Retrieve each line that contains the word "submits" from the entries below.

______

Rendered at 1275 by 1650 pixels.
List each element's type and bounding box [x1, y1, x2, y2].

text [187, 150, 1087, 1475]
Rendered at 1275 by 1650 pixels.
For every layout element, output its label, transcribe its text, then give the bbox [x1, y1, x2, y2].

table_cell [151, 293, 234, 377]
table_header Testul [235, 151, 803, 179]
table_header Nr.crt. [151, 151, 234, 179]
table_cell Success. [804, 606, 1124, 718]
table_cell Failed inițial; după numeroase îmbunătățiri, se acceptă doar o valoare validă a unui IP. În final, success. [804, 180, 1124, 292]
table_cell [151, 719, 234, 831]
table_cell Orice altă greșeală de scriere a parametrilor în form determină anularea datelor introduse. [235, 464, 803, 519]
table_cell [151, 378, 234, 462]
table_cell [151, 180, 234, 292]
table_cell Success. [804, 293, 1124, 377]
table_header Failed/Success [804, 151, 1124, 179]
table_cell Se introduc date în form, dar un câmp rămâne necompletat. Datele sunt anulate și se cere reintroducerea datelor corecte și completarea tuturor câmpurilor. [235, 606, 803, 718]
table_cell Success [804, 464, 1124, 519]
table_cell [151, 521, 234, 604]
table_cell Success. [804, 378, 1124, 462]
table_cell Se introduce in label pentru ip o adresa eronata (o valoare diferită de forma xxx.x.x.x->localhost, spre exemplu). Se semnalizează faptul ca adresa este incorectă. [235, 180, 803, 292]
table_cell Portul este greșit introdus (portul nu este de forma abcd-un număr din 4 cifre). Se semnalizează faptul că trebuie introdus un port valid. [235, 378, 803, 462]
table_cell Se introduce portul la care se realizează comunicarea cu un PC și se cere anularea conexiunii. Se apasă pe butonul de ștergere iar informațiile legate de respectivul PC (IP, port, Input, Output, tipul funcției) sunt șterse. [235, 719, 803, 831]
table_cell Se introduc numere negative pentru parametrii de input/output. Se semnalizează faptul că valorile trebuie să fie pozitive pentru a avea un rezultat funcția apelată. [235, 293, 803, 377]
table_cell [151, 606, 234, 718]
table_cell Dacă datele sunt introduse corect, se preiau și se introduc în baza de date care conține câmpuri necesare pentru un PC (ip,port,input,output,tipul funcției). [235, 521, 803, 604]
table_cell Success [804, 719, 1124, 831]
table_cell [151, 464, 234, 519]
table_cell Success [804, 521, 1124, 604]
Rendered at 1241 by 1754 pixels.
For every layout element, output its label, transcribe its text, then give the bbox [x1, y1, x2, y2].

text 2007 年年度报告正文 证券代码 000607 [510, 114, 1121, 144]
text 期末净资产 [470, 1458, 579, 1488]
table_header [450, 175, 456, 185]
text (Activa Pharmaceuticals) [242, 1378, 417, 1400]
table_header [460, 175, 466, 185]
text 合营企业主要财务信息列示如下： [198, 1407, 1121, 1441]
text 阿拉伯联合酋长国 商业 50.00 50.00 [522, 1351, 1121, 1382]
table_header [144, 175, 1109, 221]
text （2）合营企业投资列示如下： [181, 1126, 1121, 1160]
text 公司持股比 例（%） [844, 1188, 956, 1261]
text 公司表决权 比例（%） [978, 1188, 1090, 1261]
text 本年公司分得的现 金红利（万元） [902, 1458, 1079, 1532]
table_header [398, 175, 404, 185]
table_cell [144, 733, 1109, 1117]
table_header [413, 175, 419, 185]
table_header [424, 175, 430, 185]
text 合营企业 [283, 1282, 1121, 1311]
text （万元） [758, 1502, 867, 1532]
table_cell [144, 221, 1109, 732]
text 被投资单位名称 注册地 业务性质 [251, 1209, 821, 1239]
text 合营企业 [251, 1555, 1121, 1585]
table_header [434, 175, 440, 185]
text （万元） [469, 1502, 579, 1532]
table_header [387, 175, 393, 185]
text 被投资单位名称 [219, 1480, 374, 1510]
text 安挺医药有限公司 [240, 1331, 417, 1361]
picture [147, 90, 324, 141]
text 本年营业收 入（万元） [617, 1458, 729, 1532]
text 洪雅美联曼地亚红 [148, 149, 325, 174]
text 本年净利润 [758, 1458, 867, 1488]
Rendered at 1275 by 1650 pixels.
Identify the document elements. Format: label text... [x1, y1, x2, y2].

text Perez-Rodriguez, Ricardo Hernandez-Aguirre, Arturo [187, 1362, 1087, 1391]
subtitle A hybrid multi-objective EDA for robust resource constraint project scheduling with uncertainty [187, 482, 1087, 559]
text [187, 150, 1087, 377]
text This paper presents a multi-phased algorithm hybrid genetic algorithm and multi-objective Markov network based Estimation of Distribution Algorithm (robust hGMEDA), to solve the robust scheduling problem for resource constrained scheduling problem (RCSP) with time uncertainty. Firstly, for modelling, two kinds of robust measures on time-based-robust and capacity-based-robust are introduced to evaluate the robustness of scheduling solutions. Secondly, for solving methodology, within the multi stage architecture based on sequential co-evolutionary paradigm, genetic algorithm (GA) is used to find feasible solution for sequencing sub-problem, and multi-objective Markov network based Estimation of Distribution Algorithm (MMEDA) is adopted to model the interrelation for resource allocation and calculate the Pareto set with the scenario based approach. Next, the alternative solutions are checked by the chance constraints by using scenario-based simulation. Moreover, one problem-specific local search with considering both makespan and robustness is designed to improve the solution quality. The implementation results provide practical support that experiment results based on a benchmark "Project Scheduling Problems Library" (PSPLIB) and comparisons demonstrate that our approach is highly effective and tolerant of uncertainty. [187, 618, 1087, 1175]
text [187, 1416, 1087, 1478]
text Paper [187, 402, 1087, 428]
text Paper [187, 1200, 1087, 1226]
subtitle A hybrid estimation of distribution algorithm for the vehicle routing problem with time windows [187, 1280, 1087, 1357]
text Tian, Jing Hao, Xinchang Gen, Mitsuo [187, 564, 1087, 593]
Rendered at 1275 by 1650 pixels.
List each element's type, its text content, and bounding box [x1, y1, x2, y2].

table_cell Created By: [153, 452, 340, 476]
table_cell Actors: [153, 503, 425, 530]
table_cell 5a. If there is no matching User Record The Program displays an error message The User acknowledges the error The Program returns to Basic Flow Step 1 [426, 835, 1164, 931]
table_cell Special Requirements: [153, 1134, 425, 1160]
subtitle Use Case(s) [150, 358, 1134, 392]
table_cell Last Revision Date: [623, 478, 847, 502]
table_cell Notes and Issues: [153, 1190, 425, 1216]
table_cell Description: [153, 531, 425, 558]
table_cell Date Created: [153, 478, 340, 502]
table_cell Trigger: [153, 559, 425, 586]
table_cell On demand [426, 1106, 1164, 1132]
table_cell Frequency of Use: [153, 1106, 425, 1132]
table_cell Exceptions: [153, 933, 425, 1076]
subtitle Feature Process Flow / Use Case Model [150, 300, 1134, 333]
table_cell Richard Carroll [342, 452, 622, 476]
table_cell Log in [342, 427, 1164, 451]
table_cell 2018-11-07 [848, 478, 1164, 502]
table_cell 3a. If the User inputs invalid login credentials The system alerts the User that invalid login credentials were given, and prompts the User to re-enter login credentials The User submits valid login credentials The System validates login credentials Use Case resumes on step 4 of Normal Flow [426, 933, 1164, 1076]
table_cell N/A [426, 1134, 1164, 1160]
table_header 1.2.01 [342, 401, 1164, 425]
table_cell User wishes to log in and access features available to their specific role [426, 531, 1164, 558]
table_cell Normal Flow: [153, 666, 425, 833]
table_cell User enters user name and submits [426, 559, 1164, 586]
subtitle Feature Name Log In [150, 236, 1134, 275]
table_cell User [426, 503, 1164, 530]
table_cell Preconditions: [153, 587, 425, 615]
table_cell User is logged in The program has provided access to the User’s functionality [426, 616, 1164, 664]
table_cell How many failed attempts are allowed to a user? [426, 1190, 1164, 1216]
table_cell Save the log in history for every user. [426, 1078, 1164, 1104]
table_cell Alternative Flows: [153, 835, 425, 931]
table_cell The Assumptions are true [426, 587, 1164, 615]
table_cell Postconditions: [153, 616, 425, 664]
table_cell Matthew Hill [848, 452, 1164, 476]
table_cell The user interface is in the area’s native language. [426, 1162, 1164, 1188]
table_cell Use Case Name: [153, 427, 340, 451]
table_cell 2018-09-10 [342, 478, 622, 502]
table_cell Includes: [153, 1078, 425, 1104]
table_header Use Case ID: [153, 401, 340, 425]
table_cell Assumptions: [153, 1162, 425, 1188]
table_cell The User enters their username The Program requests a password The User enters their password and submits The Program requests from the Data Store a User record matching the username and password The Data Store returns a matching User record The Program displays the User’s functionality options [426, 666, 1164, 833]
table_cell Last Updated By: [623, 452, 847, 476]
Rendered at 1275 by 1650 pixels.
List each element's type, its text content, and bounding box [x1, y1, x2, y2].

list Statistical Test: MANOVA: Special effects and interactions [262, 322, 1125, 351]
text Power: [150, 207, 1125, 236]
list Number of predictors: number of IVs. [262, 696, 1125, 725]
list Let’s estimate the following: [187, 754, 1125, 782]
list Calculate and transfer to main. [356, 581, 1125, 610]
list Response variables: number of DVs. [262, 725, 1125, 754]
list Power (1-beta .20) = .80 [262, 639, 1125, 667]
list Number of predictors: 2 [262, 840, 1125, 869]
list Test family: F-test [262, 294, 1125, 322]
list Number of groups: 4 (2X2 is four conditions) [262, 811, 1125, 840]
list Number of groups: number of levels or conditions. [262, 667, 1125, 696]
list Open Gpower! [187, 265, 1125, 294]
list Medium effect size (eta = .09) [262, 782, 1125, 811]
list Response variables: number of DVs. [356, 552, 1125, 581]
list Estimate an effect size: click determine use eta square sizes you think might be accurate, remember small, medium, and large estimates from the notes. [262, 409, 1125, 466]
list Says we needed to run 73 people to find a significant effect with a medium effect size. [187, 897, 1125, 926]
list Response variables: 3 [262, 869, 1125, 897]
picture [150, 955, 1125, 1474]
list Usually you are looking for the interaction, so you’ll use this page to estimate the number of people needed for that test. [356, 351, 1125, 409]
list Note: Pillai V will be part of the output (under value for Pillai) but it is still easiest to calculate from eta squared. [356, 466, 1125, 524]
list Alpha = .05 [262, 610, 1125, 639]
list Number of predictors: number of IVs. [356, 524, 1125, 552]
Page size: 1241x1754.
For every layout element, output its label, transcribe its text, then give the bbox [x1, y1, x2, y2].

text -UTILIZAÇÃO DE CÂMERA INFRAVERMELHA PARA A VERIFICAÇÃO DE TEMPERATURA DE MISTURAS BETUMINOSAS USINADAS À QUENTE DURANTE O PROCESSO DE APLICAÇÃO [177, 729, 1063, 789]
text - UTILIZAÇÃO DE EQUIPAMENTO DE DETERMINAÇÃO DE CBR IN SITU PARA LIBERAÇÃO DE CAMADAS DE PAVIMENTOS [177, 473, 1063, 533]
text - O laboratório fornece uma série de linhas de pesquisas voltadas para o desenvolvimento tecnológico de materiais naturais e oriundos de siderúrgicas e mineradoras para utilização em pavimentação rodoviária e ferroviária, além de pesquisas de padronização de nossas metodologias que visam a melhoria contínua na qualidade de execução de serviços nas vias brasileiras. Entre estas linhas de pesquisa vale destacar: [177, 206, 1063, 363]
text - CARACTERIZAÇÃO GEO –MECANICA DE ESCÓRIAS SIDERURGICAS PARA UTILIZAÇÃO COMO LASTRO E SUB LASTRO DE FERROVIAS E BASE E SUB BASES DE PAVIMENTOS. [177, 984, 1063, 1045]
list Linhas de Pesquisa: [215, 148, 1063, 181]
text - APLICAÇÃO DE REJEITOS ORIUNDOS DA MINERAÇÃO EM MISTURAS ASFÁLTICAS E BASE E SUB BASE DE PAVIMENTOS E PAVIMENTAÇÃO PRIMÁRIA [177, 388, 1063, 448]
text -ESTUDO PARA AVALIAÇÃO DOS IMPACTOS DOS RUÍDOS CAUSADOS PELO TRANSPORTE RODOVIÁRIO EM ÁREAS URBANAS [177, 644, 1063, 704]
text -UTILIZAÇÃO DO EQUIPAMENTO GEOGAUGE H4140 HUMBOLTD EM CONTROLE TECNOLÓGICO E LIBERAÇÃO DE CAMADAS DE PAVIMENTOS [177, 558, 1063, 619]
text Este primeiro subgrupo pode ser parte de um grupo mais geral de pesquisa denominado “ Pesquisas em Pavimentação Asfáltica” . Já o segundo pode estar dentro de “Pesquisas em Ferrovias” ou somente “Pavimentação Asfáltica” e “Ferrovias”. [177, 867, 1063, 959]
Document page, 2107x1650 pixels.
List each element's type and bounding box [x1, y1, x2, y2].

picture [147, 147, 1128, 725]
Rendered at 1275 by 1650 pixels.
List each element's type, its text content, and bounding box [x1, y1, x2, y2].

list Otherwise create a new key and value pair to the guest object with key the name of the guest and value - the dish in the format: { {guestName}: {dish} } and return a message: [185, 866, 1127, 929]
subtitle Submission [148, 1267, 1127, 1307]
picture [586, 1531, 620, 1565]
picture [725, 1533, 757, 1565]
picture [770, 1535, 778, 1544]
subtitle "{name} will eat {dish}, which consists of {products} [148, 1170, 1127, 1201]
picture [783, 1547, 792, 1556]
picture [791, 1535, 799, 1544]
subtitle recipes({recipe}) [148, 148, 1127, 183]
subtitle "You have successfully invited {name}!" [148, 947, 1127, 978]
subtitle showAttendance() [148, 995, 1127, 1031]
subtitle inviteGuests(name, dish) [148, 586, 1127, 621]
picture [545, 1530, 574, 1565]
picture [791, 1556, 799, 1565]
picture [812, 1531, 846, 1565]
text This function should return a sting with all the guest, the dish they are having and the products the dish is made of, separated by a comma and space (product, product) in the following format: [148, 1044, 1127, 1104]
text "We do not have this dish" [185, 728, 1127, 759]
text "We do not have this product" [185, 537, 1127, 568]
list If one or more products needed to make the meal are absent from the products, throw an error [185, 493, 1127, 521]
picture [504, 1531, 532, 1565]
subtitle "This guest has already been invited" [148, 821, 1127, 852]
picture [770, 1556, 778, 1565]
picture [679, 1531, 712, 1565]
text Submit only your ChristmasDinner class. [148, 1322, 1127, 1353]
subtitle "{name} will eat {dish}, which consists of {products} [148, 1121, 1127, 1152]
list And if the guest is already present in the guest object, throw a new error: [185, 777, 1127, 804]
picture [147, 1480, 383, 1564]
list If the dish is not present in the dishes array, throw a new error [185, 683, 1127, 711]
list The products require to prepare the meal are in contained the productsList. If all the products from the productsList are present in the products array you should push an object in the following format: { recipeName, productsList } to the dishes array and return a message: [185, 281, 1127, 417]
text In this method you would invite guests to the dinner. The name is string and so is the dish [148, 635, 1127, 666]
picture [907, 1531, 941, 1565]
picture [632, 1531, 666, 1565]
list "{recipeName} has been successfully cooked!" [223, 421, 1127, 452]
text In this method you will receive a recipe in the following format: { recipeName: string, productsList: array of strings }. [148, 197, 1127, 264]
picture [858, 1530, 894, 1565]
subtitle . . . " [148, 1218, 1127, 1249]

______

**Completed exercise**.
table_cell 3a. If the User inputs invalid login credentials The system alerts the User that invalid login credentials were given, and prompts the User to re-enter login credentials The User submits valid login credentials The System validates login credentials Use Case resumes on step 4 of Normal Flow [426, 933, 1164, 1076]
table_cell User enters user name and submits [426, 559, 1164, 586]
table_cell The User enters their username The Program requests a password The User enters their password and submits The Program requests from the Data Store a User record matching the username and password The Data Store returns a matching User record The Program displays the User’s functionality options [426, 666, 1164, 833]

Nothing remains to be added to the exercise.